The overall project design, by architect Piercy & Co, is said to draw inspiration from industrial warehouses, with exposed finishes and spacious high ceilings.

This design ethos includes the steelwork in the office block, where all of the internal columns and cellular beams, as well as soffit and services, will be left exposed to create the desired industrial-look. To this end, there is no provision for a suspended ceiling.

Lateral stability for the steel frame is provided by the building’s four reinforced concrete cores (two stair cores and two lift cores). The podium structure also acts as a diaphragm to share lateral load between the two buildings.

Overall, the steel frame is typically based around a 7.5m × 7.5m column grid pattern, with the spacing increasing to 7.5m × 9.5m adjacent to the cores. This is said to provide the scheme with the desired flexible floorplates, as there is just one internal line of columns.

All of the steel columns are positioned above a corresponding concrete member in the podium below that transfers the loads to the foundations. Steel column base plates bolt to reinforcement bars cast into the reinforced concrete columns.

The uppermost office floor is set back to form an outdoor terrace.

“This detail provides continuity for the vertical ties as part of the project design robustness requirements,” says Mr Clannachan.

The only exception to this column configuration is along the western elevation where the ground floor main entrance is positioned.
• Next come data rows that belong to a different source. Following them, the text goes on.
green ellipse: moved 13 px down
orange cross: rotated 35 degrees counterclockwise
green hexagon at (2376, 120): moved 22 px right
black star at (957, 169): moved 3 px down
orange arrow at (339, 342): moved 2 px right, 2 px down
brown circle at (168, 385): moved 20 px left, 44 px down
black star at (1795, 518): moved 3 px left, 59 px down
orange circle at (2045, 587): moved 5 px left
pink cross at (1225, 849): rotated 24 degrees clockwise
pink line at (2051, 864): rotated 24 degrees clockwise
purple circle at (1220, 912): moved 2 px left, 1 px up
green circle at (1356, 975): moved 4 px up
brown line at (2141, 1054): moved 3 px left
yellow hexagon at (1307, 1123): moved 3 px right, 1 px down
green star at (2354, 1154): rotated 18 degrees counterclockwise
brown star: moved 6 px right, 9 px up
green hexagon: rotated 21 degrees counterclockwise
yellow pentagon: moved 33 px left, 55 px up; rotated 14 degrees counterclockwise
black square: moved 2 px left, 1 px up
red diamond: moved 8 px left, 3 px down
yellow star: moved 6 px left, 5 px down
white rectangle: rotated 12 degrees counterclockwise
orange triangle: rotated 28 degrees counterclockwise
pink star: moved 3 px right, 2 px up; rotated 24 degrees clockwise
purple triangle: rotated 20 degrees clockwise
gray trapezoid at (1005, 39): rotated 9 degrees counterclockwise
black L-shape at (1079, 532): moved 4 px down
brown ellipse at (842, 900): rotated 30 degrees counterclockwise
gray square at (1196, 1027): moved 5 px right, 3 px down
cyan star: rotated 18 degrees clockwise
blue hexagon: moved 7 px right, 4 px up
Here, one of the ground and first floor concrete columns is omitted to create a wider entrance area. However, the steel-framed part of the structure above still has a column in this area, so this member is connected to a raking section that extends from second floor up to the underside of the fourth floor. Loads that would have ordinarily gone downwards into the podium, are transferred by the raking column into the internal steelwork and then to the cores.

During the early construction sequence, a temporary ground and first floor steel column was connected to the underside of the second-floor member and stayed in place the until raking member and the majority of the upper steelwork was installed.

The western elevation also features a saw-tooth façade design, created by the steel edge beams being slightly offset between the perimeter columns, to form the architectural pattern.

Sustainability is at the heart of this project and the entire King’s Cross development. Consequently, this latest building will be connected to the onsite Energy Centre, which supplies zero carbon hot water and heating via one of the largest district heating networks in the UK.

Aiming to achieve a BREEAM ‘Excellent’ rating, Building R8 is scheduled for completion in 2024.